■ **Material provided**
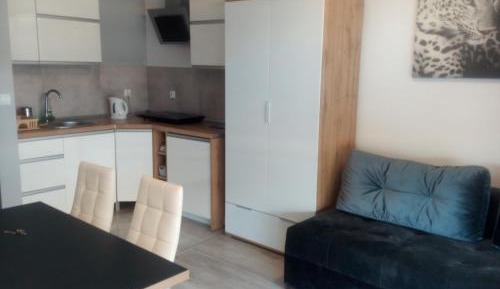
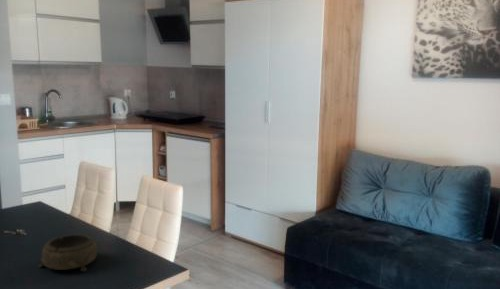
+ decorative bowl [37,234,98,272]
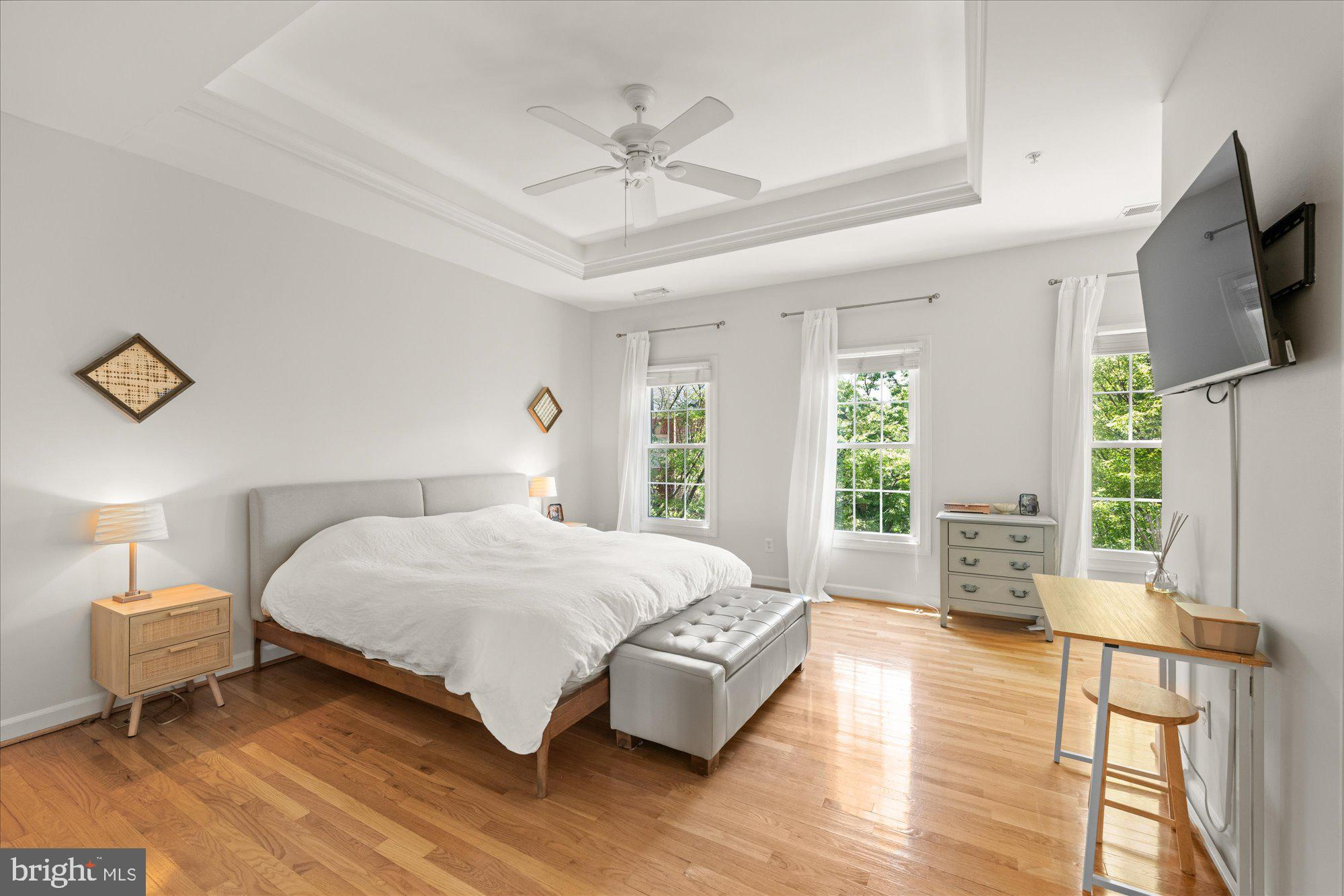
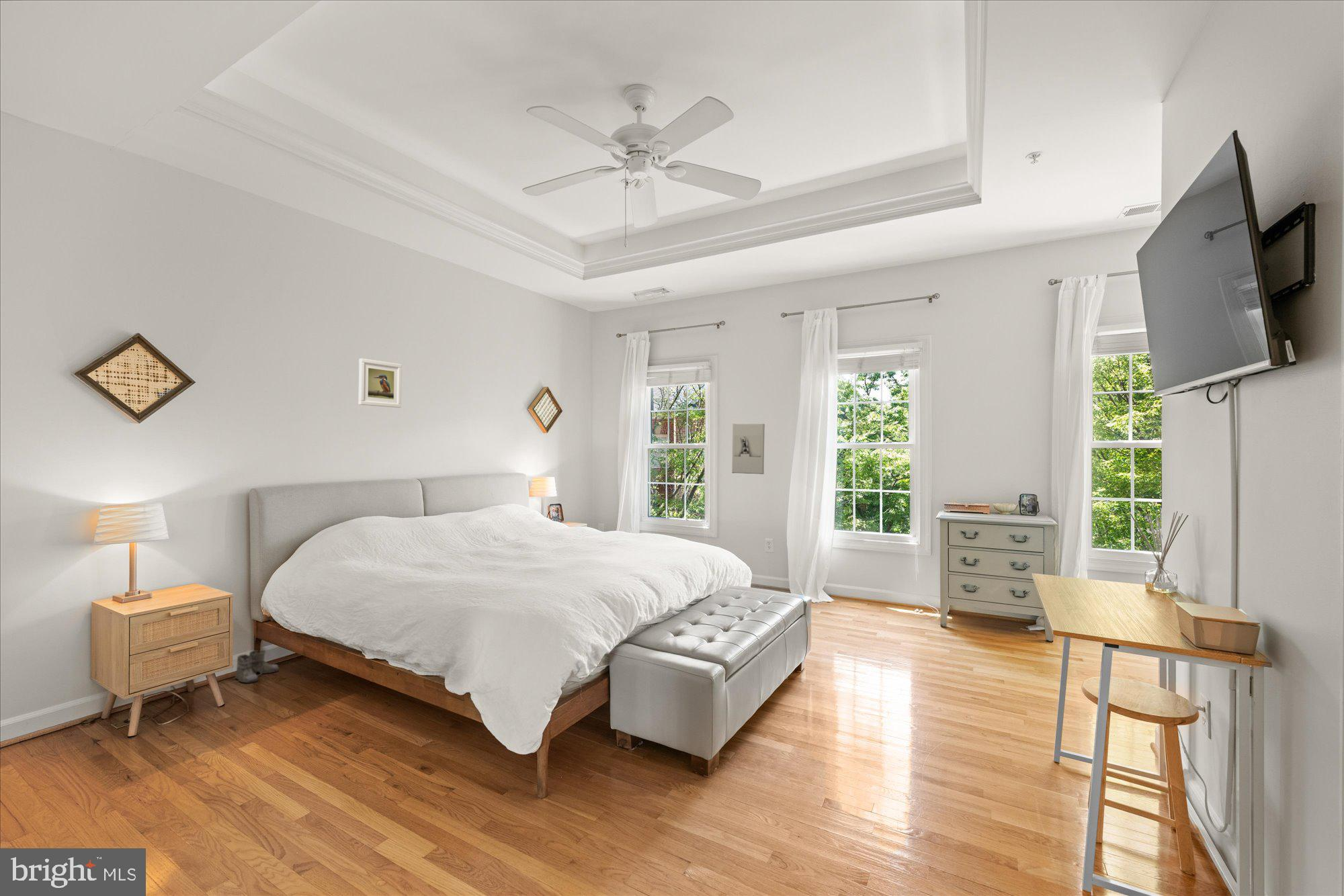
+ boots [229,649,280,684]
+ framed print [358,358,403,408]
+ wall sculpture [731,423,765,475]
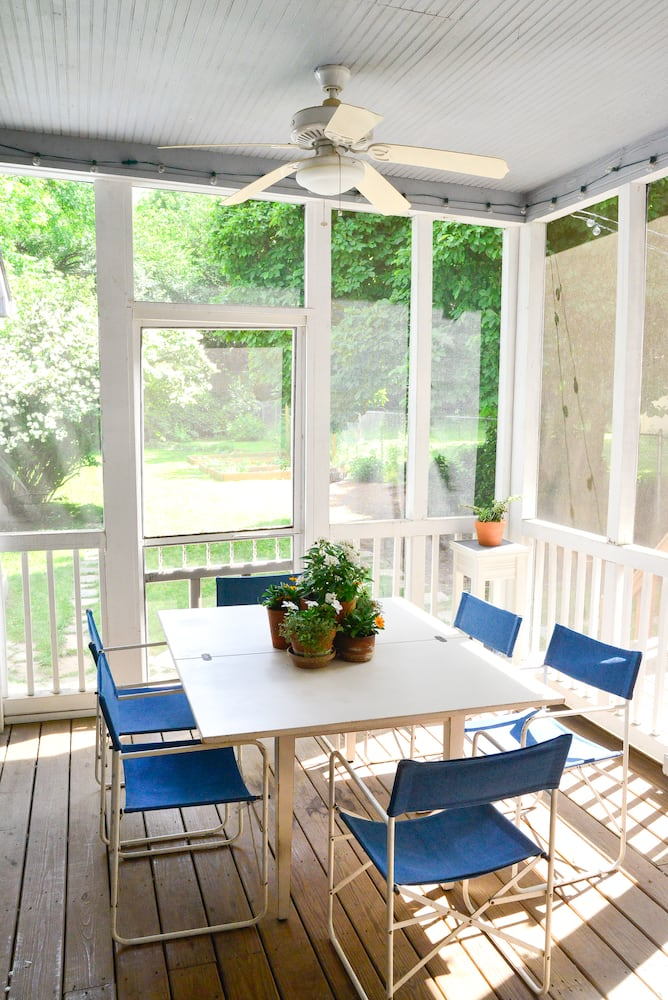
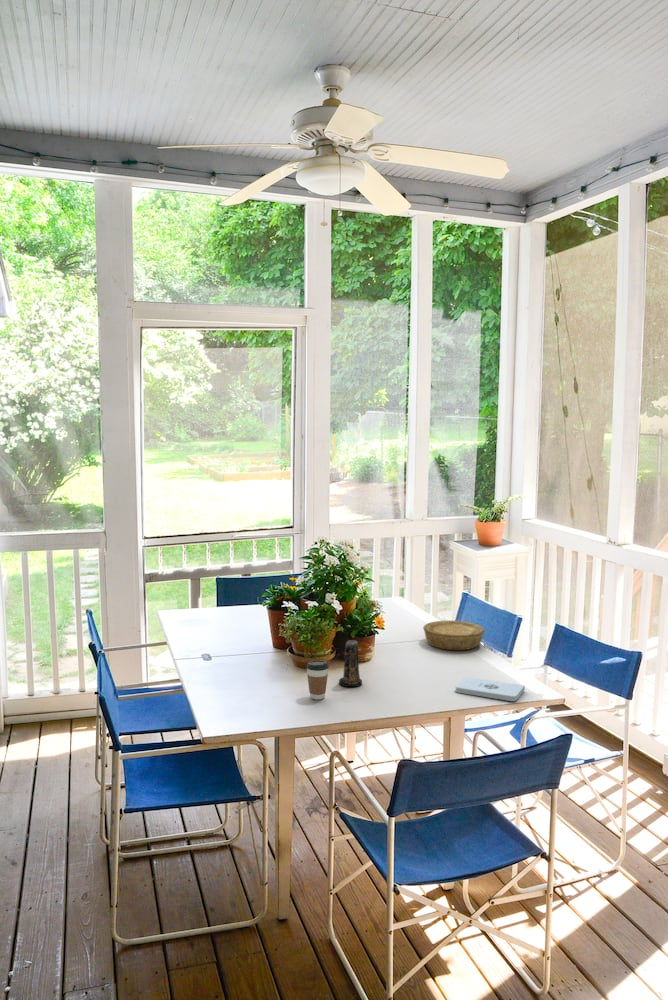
+ notepad [454,676,526,702]
+ candle [338,639,363,688]
+ coffee cup [306,659,330,701]
+ bowl [422,620,486,651]
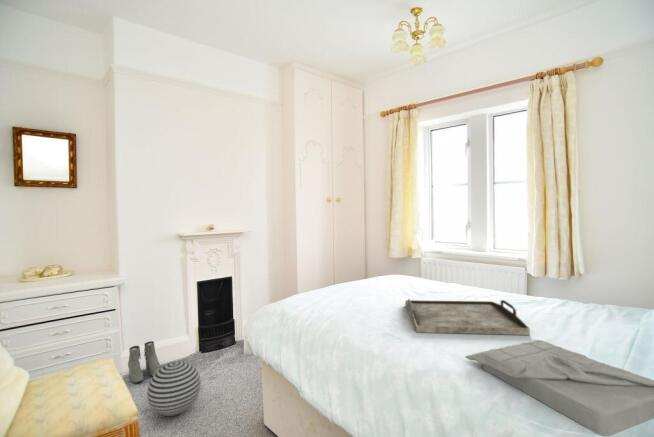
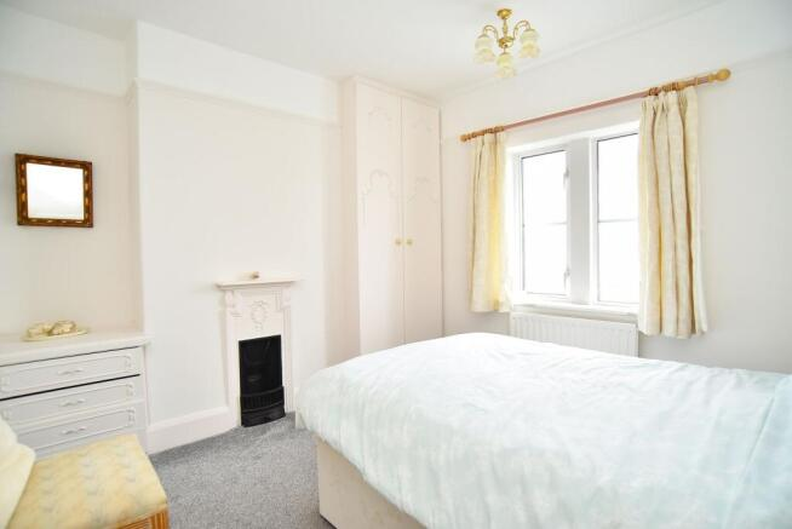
- decorative ball [146,360,202,417]
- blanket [464,339,654,437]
- boots [127,340,162,384]
- serving tray [404,298,531,336]
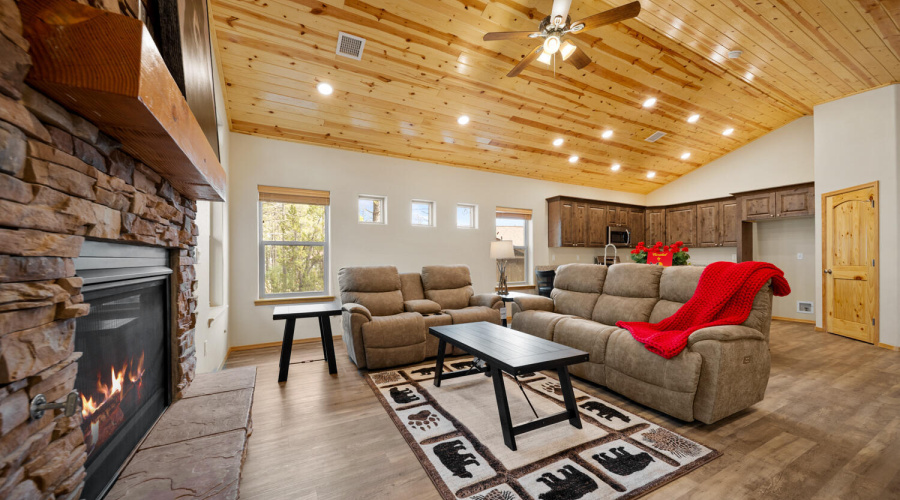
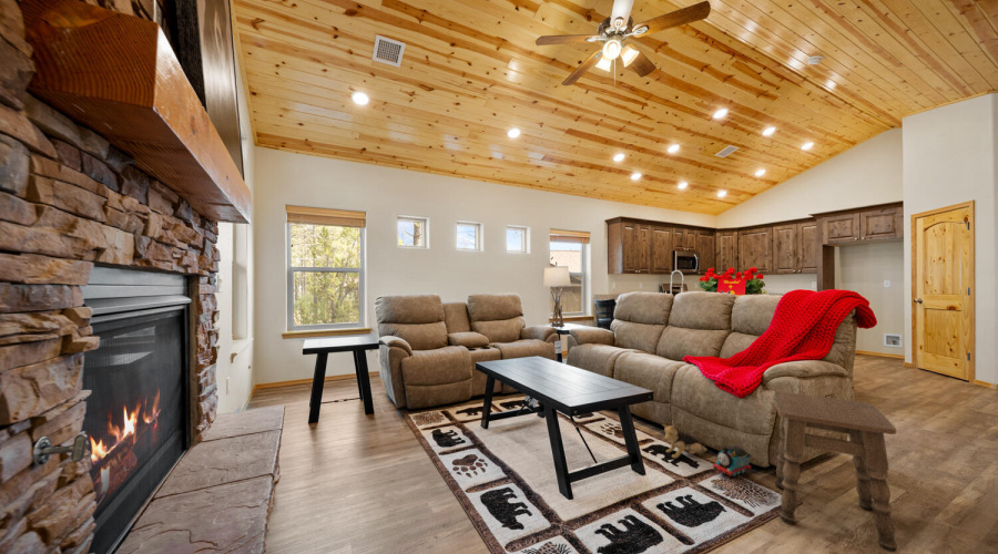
+ plush toy [661,423,710,460]
+ side table [773,391,898,553]
+ toy train [712,445,752,478]
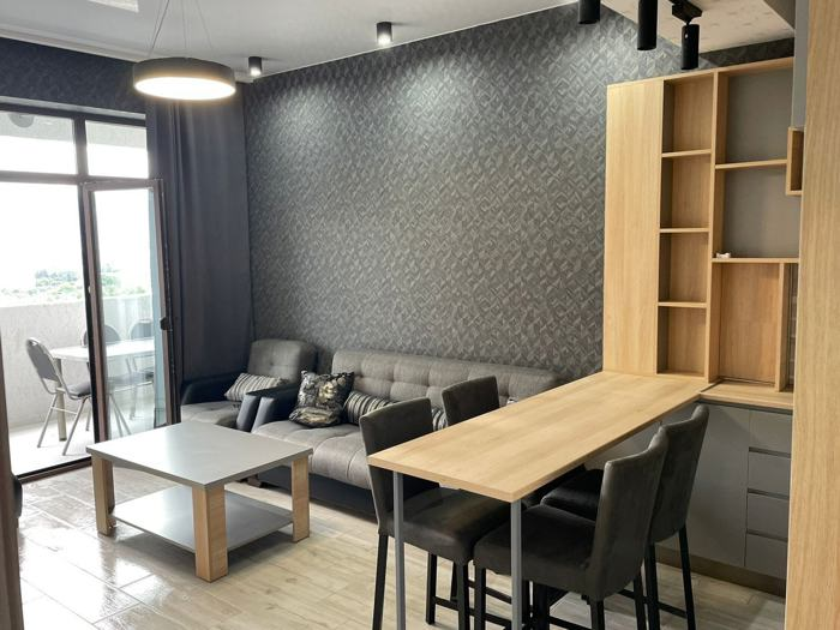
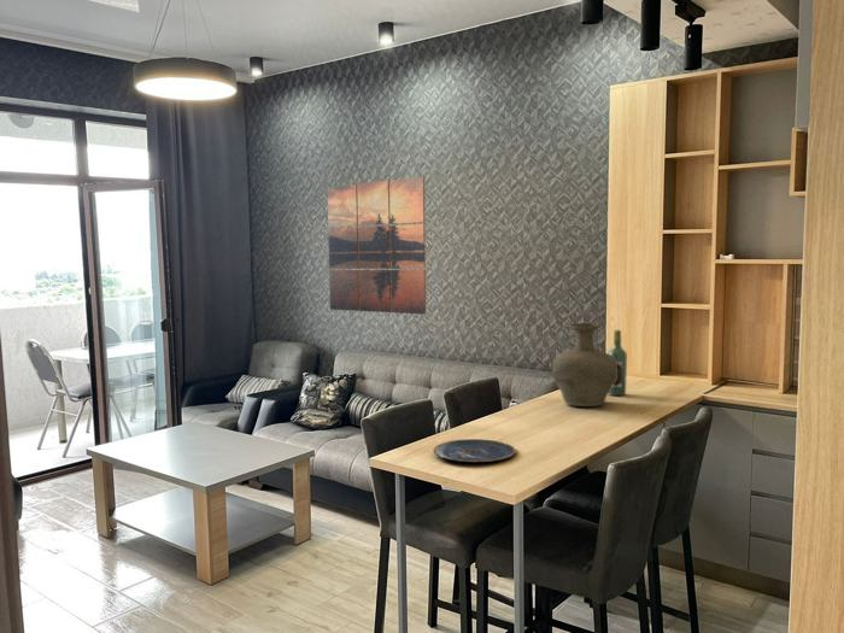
+ vase [551,322,616,408]
+ wall art [327,176,427,316]
+ plate [432,438,517,463]
+ wine bottle [606,329,628,397]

■ **What the task asks**
Pick out every line above that contains the word "boots" and copy it.

■ **Result**
+ boots [229,649,280,684]
- boots [127,340,162,384]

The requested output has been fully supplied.